TASK: Check each line below for the word "پاکزاد", and copy those that have it.

RECORDS SUPPLIED:
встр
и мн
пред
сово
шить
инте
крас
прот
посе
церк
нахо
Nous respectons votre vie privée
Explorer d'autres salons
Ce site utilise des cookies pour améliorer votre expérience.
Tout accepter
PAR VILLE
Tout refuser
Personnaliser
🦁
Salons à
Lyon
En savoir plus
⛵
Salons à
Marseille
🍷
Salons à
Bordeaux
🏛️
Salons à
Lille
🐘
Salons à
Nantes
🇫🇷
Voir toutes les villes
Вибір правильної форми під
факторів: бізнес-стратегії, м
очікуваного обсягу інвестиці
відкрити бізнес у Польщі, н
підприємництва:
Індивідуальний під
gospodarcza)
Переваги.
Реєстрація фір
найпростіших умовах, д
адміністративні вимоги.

---

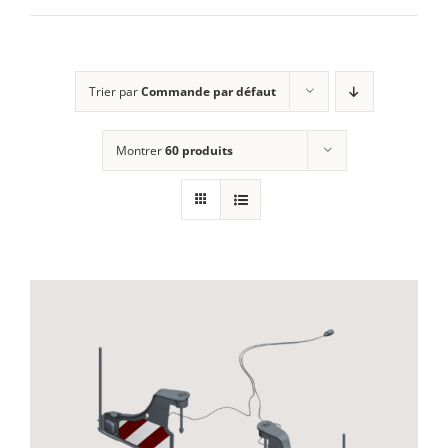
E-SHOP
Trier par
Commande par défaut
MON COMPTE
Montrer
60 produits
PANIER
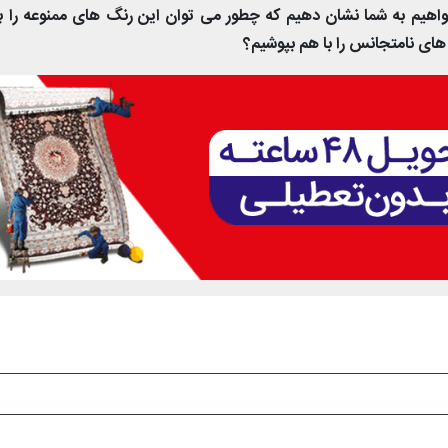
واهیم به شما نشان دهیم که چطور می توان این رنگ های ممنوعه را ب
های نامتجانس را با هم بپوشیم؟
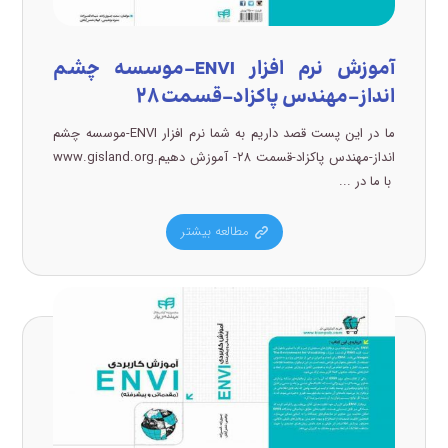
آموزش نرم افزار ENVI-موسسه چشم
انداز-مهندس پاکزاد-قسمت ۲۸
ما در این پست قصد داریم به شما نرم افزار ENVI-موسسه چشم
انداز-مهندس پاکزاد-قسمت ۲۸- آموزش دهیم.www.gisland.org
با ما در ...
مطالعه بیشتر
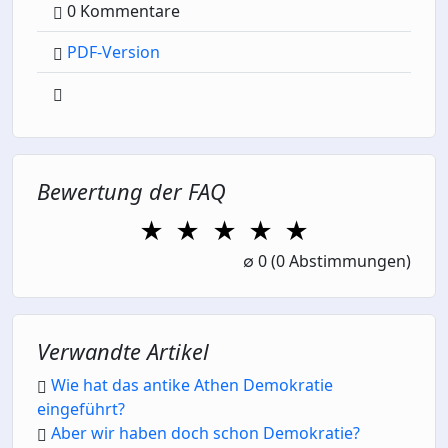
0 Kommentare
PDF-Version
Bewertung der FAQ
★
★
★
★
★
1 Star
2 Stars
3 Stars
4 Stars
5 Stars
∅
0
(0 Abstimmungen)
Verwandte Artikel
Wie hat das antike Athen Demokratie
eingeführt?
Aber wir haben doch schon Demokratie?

OUTPUT FOR THIS EXERCISE:
انداز-مهندس پاکزاد-قسمت ۲۸
انداز-مهندس پاکزاد-قسمت ۲۸- آموزش دهیم.www.gisland.org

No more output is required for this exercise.